O ministro é acusado de importunação sexual contra duas mulheres. A primeira denúncia foi feita por uma mulher de 18 anos em janeiro deste ano, em episódio ocorrido durante férias em Balneário Camboriú (SC). Segundo o relato, o ministro tentou agarrá-la três vezes. “O ministro Marco Buzzi informa que foi surpreendido com o teor das insinuações divulgadas por um site, as quais não correspondem aos fatos. Repudia, nesse sentido, toda e qualquer ilação de que tenha cometido ato impróprio”, afirmou em nota.

Nesta segunda-feira 9, o Conselho Nacional de Justiça (CNJ) informou que apura uma segunda denúncia de assédio contra o ministro. A suposta vítima prestou depoimento à Corregedoria Nacional de Justiça e foi ouvida pelo corregedor, ministro Mauro Campbell.

A defesa do ministro informou que ainda não teve acesso aos autos e criticou o que chamou de vazamentos. Disse que o magistrado “não cometeu qualquer ato impróprio, como será possível demonstrar oportunamente no âmbito dos procedimentos já instaurados”.

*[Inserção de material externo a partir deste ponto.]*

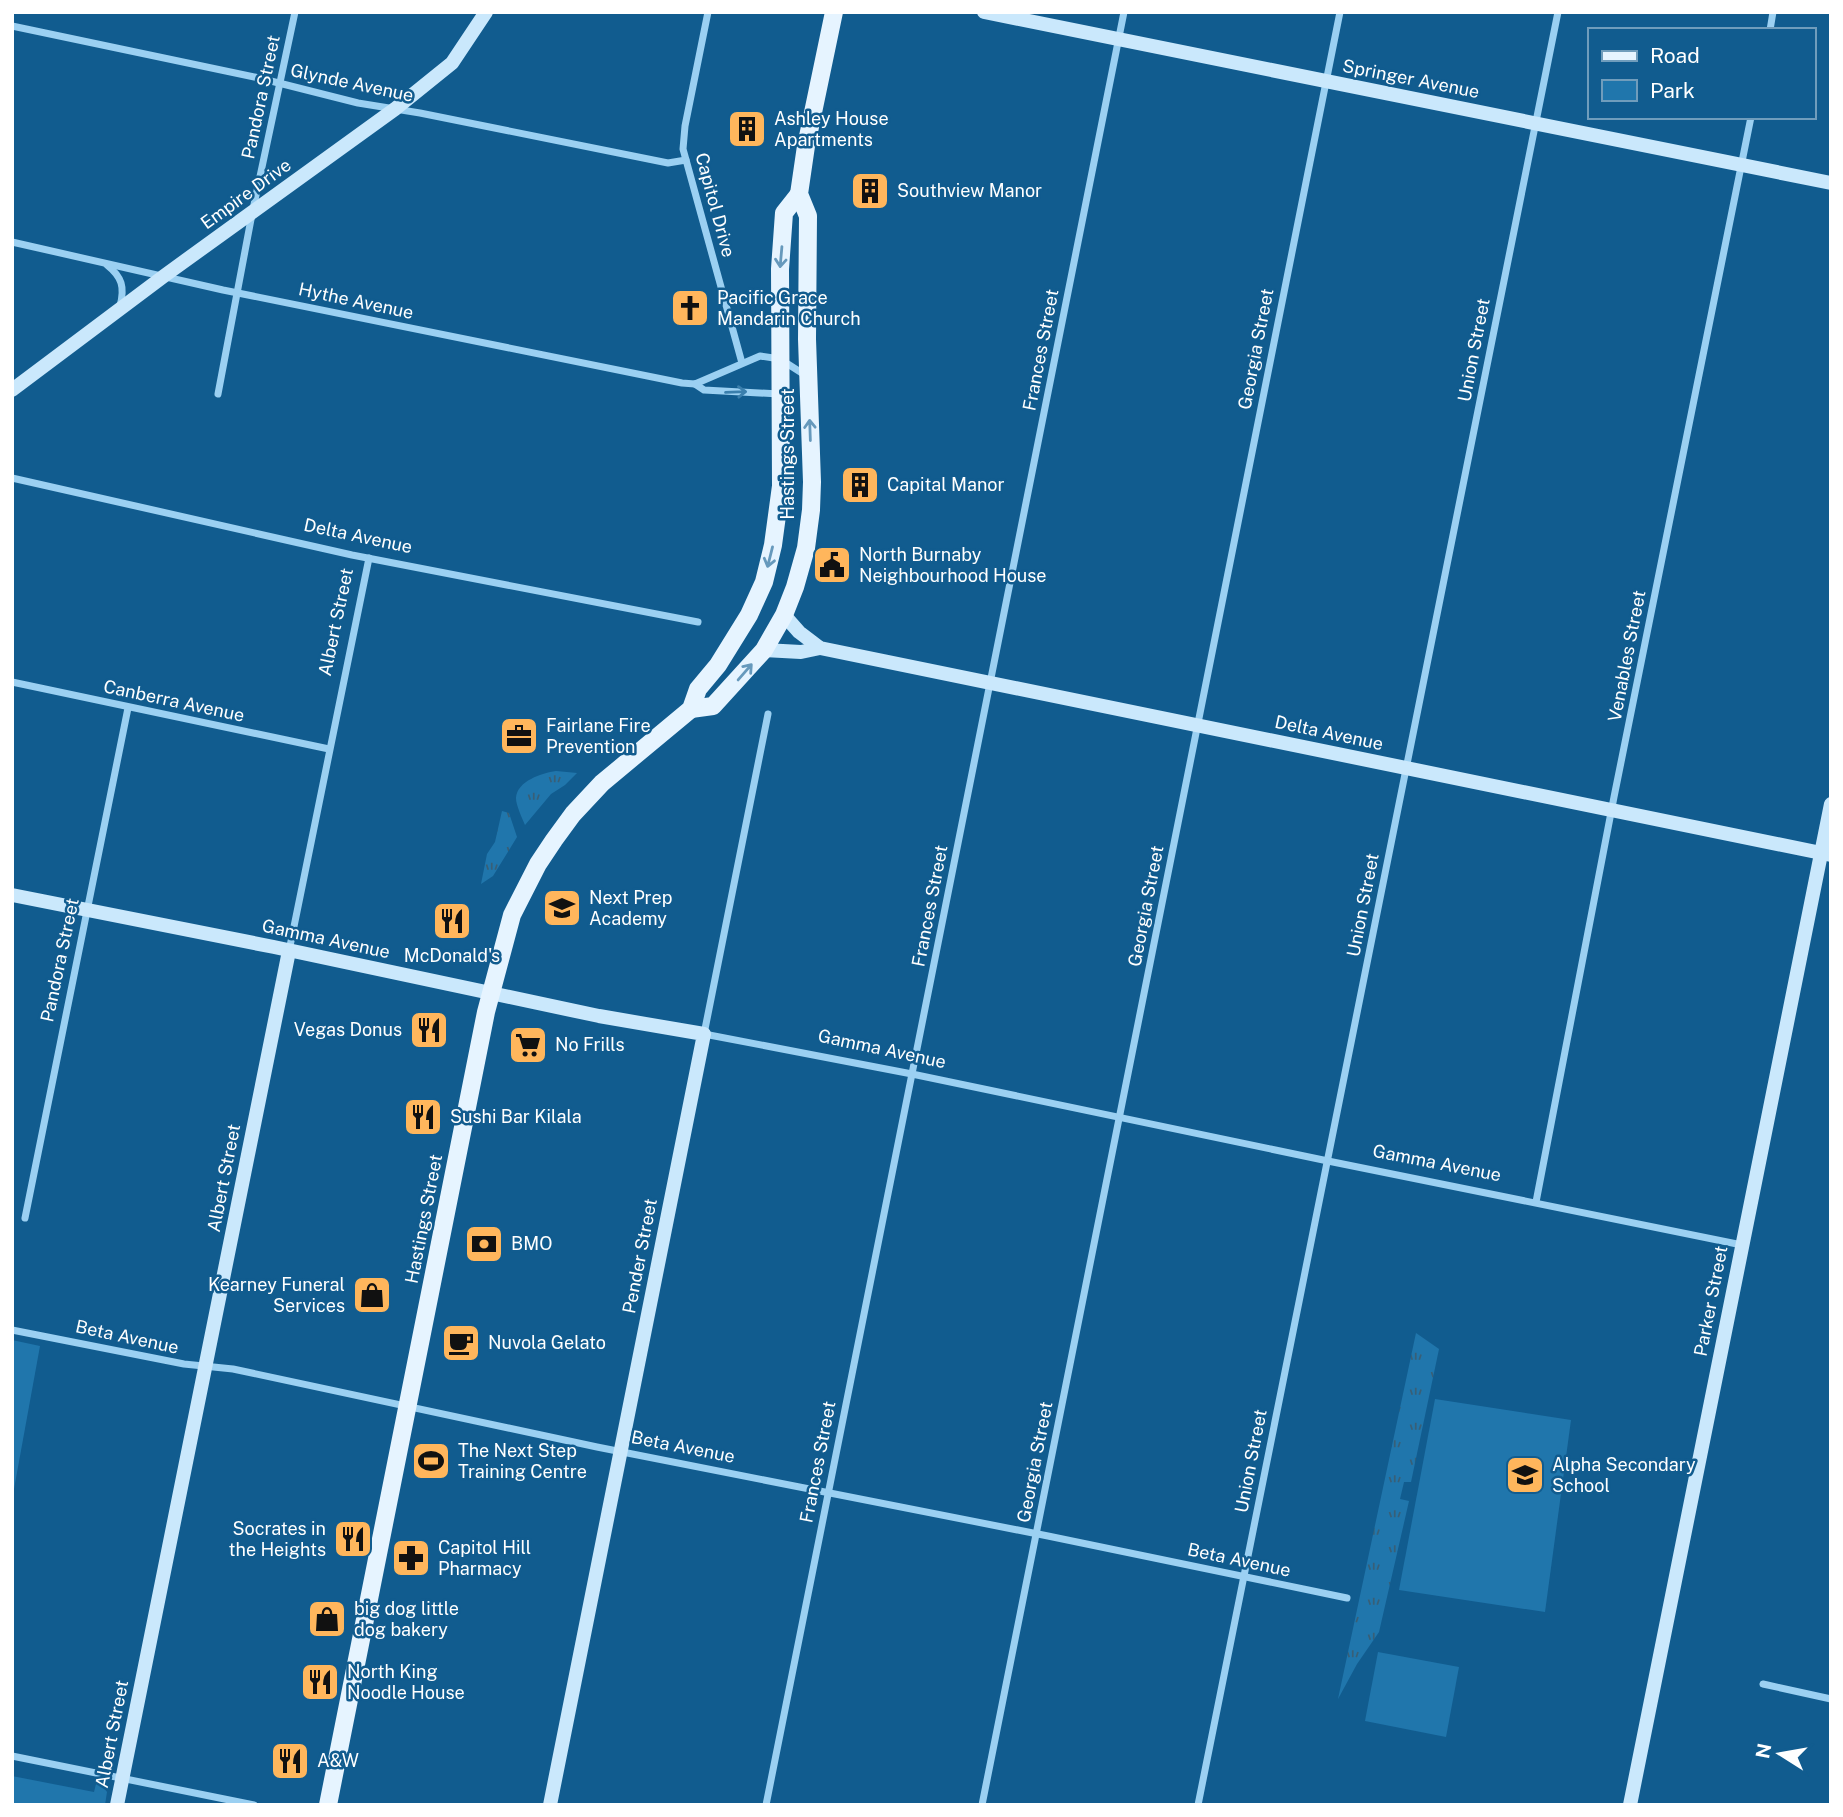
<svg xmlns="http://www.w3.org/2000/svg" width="1843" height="1817" viewBox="0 0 1843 1817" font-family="'Public Sans',sans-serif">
<defs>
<pattern id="grass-tufts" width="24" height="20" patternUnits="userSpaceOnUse" patternTransform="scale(1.75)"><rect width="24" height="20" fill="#2076ac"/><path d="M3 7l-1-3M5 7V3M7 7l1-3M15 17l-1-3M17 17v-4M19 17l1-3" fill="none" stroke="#385f77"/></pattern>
</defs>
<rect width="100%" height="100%" fill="#115c8f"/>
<!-- grass -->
<g fill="url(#grass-tufts)">
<path d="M556 771 577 773 565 785 551 794 525 825C522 818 516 805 516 798 517 781 542 773 556 771Z"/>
<polygon points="502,811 509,813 517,837 493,876 481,884 487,854 495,842"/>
<polygon points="1416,1333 1439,1349 1411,1482 1404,1482 1400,1499 1409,1501 1379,1632 1357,1664 1338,1699"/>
</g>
<!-- park -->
<g fill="#2076ac">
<polygon points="12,1340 40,1346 12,1500"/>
<polygon points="1435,1399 1571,1420 1545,1612 1399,1590"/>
<polygon points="1378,1652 1459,1667 1446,1737 1365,1721"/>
<polygon points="12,1776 94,1792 96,1784 100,1782 107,1792 105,1805 12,1805"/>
</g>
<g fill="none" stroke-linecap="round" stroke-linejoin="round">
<!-- street -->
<g stroke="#9bd0f2" stroke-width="7">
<polyline points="708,12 685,126 683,149 742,363"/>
<polyline points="12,26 259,78 358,103 420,113 668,163 686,160"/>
<polyline points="1770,30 1773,12"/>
<polyline points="12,242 223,290 682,383 695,384 760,356 780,359 805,375"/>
<path d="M107 265C122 277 125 287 120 306"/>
<polyline points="695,384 704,390 779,394"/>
<polyline points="218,394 252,214 295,12"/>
<polyline points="12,478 352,555 698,622"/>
<polyline points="12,682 329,749"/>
<polyline points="768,714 704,1034 912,1074 1328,1161 1742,1245"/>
<polyline points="289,951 369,558"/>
<polyline points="1536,1202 1614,797 1751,117"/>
<polyline points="25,1218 128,708"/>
<polyline points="12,1330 184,1364 233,1369 597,1447 1048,1536 1347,1598"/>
<polyline points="1763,1684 1831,1699"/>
<polyline points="12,1756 254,1805"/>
<polyline points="766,1805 1124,12"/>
<polyline points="982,1805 1340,12"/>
<polyline points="1198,1805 1558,12"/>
</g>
<!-- secondary -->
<g stroke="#cae8fc" stroke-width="14">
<polyline points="984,12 1831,183"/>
<polyline points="12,390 164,276 395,109 452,63 486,12"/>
<polyline points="784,615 799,632 820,648 1831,855"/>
<polyline points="764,650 801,652 820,648"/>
<polyline points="12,895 274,947 599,1016 704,1034 550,1805"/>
<polyline points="117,1805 289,951"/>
<polyline points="1630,1805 1831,804"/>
</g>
<!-- primary -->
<g stroke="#e6f4ff" stroke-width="18">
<polyline points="691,709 713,706 764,650 784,615 795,587 806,548 811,510 812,482 807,339 808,216 799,194 806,146 834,12"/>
<polyline points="328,1805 486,1012 512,915 538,864 554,840 573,814 602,783 691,709 698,689 718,665 749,615 764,582 773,545 781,486 780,269 784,213 799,194"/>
</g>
</g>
<!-- one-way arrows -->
<defs><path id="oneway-shaft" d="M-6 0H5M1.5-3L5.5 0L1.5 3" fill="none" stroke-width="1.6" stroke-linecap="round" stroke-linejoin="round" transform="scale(1.75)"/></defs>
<g stroke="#6699bc">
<use href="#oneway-shaft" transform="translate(781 257) rotate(95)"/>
<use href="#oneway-shaft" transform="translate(810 430) rotate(-92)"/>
<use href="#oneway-shaft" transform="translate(770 557) rotate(104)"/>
<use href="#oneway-shaft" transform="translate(745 672) rotate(-49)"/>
</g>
<use stroke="#3a7fad" href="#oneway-shaft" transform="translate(736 392) rotate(-2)"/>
<!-- icons -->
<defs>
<symbol id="building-square" viewBox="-11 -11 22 22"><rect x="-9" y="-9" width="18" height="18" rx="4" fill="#ffb65c" stroke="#115c8f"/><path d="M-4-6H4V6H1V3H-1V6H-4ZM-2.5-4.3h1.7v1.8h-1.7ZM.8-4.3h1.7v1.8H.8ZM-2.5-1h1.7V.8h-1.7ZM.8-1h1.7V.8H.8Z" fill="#111"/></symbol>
<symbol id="church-square" viewBox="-11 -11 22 22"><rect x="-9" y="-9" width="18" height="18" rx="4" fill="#ffb65c" stroke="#115c8f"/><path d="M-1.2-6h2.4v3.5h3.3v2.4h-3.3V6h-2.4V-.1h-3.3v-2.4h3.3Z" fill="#111"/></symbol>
<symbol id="civic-square" viewBox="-11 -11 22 22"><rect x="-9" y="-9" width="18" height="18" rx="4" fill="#ffb65c" stroke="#115c8f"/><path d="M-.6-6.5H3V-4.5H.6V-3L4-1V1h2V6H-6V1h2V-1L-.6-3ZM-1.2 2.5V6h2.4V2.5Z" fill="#111"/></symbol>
<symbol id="office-square" viewBox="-11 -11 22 22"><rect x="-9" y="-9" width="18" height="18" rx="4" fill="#ffb65c" stroke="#115c8f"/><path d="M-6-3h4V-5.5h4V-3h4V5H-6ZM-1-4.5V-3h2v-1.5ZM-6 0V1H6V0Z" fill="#111"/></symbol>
<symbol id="school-square" viewBox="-11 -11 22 22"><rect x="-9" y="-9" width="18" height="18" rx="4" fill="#ffb65c" stroke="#115c8f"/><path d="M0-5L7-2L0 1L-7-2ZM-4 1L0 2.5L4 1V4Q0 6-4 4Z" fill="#111"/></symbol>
<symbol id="restaurant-square" viewBox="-11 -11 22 22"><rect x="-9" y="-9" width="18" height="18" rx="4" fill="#ffb65c" stroke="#115c8f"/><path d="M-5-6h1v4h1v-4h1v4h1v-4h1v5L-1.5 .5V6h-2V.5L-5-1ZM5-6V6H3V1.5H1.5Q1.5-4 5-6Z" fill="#111"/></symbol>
<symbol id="supermarket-square" viewBox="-11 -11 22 22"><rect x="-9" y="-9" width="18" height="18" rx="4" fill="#ffb65c" stroke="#115c8f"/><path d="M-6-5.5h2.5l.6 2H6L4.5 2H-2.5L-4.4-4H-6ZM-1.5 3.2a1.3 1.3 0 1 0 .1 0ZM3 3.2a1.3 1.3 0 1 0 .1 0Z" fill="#111"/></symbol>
<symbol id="bank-square" viewBox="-11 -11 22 22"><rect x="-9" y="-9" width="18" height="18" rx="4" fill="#ffb65c" stroke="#115c8f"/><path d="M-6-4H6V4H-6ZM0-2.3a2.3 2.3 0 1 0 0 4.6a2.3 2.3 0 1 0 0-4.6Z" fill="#111"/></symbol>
<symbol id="shop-square" viewBox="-11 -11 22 22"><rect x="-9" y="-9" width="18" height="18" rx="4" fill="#ffb65c" stroke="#115c8f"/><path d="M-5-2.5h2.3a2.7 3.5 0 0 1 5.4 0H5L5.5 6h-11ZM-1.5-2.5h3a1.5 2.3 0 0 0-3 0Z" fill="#111"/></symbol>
<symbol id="cafe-square" viewBox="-11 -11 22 22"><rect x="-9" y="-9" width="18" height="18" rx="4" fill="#ffb65c" stroke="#115c8f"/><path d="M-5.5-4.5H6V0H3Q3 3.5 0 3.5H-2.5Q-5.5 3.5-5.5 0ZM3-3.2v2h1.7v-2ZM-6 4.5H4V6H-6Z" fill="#111"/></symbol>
<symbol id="stadium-square" viewBox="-11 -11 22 22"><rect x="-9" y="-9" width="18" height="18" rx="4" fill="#ffb65c" stroke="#115c8f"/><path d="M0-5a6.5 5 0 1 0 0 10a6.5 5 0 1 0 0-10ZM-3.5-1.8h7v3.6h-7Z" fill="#111"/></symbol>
<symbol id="pharmacy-square" viewBox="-11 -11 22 22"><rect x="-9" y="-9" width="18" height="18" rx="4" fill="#ffb65c" stroke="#115c8f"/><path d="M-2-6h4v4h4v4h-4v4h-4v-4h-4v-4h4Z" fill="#111"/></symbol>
</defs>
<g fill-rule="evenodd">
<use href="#building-square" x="725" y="107" width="44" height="44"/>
<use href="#building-square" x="848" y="169" width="44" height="44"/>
<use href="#church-square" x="668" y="286" width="44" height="44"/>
<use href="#building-square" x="838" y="463" width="44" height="44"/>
<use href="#civic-square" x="810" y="543" width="44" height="44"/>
<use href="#office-square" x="497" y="714" width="44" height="44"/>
<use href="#school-square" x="540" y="886" width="44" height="44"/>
<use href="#restaurant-square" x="430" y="899" width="44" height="44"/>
<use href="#restaurant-square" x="407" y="1008" width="44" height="44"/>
<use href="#supermarket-square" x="506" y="1023" width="44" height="44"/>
<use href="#restaurant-square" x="401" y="1095" width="44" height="44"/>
<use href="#bank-square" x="462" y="1222" width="44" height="44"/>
<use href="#shop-square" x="350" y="1273" width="44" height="44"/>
<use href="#cafe-square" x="439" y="1321" width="44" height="44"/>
<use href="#stadium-square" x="409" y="1439" width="44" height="44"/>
<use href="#school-square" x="1503" y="1453" width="44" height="44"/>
<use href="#restaurant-square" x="331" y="1517" width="44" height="44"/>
<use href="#pharmacy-square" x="389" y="1536" width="44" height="44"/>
<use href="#shop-square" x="305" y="1597" width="44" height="44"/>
<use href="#restaurant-square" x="298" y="1660" width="44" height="44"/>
<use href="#restaurant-square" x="268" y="1739" width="44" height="44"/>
</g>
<g text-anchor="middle" stroke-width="5" stroke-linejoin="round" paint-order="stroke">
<!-- street labels -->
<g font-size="18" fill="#fff" stroke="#115c8f">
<text transform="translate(1411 79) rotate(11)" y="6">Springer Avenue</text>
<text transform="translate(352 83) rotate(12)" y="6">Glynde Avenue</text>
<text transform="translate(261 97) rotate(-78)" y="6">Pandora Street</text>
<text transform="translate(246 194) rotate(-36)" y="6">Empire Drive</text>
<text transform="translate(715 205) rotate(75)" y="6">Capitol Drive</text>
<text transform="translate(356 301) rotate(12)" y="6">Hythe Avenue</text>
<text transform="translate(1256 349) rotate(-79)" y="6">Georgia Street</text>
<text transform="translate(1041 350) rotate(-79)" y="6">Frances Street</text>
<text transform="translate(1474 350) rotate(-79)" y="6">Union Street</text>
<text transform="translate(788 454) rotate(-90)" y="6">Hastings Street</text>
<text transform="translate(358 536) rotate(12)" y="6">Delta Avenue</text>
<text transform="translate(336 622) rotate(-78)" y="6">Albert Street</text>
<text transform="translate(1627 656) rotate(-79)" y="6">Venables Street</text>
<text transform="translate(174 701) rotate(12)" y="6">Canberra Avenue</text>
<text transform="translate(1329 733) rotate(12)" y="6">Delta Avenue</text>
<text transform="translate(1363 905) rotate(-79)" y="6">Union Street</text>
<text transform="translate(930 906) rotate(-79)" y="6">Frances Street</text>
<text transform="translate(1146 906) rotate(-79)" y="6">Georgia Street</text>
<text transform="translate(326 939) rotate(12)" y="6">Gamma Avenue</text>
<text transform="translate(60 960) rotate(-78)" y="6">Pandora Street</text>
<text transform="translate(882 1049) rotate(12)" y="6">Gamma Avenue</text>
<text transform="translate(1437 1163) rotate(11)" y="6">Gamma Avenue</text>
<text transform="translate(224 1178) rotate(-79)" y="6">Albert Street</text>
<text transform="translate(424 1219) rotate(-79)" y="6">Hastings Street</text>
<text transform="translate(640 1256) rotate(-79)" y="6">Pender Street</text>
<text transform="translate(1711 1301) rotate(-79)" y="6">Parker Street</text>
<text transform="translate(127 1337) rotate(12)" y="6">Beta Avenue</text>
<text transform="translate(683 1447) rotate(11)" y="6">Beta Avenue</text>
<text transform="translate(1251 1461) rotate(-79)" y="6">Union Street</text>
<text transform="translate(818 1462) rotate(-79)" y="6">Frances Street</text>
<text transform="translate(1035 1462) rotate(-79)" y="6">Georgia Street</text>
<text transform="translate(1239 1560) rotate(12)" y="6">Beta Avenue</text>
<text transform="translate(112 1734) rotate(-79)" y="6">Albert Street</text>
</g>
<!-- poi labels -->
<g font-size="18" fill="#fff" stroke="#115c8f" text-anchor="start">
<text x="774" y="125">Ashley House<tspan x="774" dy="21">Apartments</tspan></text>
<text x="897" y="197">Southview Manor</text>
<text x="717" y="304">Pacific Grace<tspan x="717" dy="21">Mandarin Church</tspan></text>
<text x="887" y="491">Capital Manor</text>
<text x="859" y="561">North Burnaby<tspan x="859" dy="21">Neighbourhood House</tspan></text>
<text x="546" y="732">Fairlane Fire<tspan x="546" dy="21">Prevention</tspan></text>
<text x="589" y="904">Next Prep<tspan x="589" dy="21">Academy</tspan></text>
<text x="452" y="962" text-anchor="middle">McDonald's</text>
<text x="402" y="1036" text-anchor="end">Vegas Donus</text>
<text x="555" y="1051">No Frills</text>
<text x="450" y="1123">Sushi Bar Kilala</text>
<text x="511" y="1250">BMO</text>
<text x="345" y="1291" text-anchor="end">Kearney Funeral<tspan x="345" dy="21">Services</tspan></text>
<text x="488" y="1349">Nuvola Gelato</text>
<text x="458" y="1457">The Next Step<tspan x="458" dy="21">Training Centre</tspan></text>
<text x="1552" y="1471">Alpha Secondary<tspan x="1552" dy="21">School</tspan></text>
<text x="326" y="1535" text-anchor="end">Socrates in<tspan x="326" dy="21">the Heights</tspan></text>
<text x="438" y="1554">Capitol Hill<tspan x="438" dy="21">Pharmacy</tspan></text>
<text x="354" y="1615">big dog little<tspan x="354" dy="21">dog bakery</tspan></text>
<text x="347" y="1678">North King<tspan x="347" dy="21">Noodle House</tspan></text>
<text x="317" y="1767">A&amp;W</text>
</g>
</g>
<!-- border -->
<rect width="1843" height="1817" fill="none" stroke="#ffffff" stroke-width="28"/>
<!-- legend -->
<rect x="1588" y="28" width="228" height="91" fill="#115c8f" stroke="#709dbc" stroke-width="2"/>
<rect x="1602" y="51" width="35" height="10" fill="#e6f4ff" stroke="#709dbc" stroke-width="2"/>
<text x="1650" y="63" font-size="21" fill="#ffffff">Road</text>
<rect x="1602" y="80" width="35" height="21" fill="#2076ac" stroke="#709dbc" stroke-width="2"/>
<text x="1650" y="98" font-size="21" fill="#ffffff">Park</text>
<!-- north arrow -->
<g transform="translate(1780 1754) rotate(281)" stroke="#115c8f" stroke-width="5" paint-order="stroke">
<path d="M0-5L12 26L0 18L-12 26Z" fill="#ffffff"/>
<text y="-10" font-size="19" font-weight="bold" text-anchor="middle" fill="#ffffff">N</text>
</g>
</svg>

“O vazamento antecipado de informações não checadas, alheias aos canais institucionais e antes mesmo do acesso da defesa aos autos, revela um esforço deliberado de constranger o devido processo legal e influenciar indevidamente futuras decisões judiciais”, diz a nota.

A defesa afirmou ainda que não teve acesso aos autos mesmo após solicitação: “Não há, portanto, qualquer base jurídica ou factual que permita manifestações responsáveis sobre fatos ainda indefinidos, muito menos julgamentos públicos antecipados”.

Os advogados Maria Fernanda Ávila e Paulo Emílio Catta Pretta afirmaram que “é preciso lembrar que a oitiva realizada sem a presença da parte reclamada fere frontalmente o artigo 62 do Estatuto Interno do Conselho Nacional de Justiça, o que compromete a própria regularidade do procedimento.”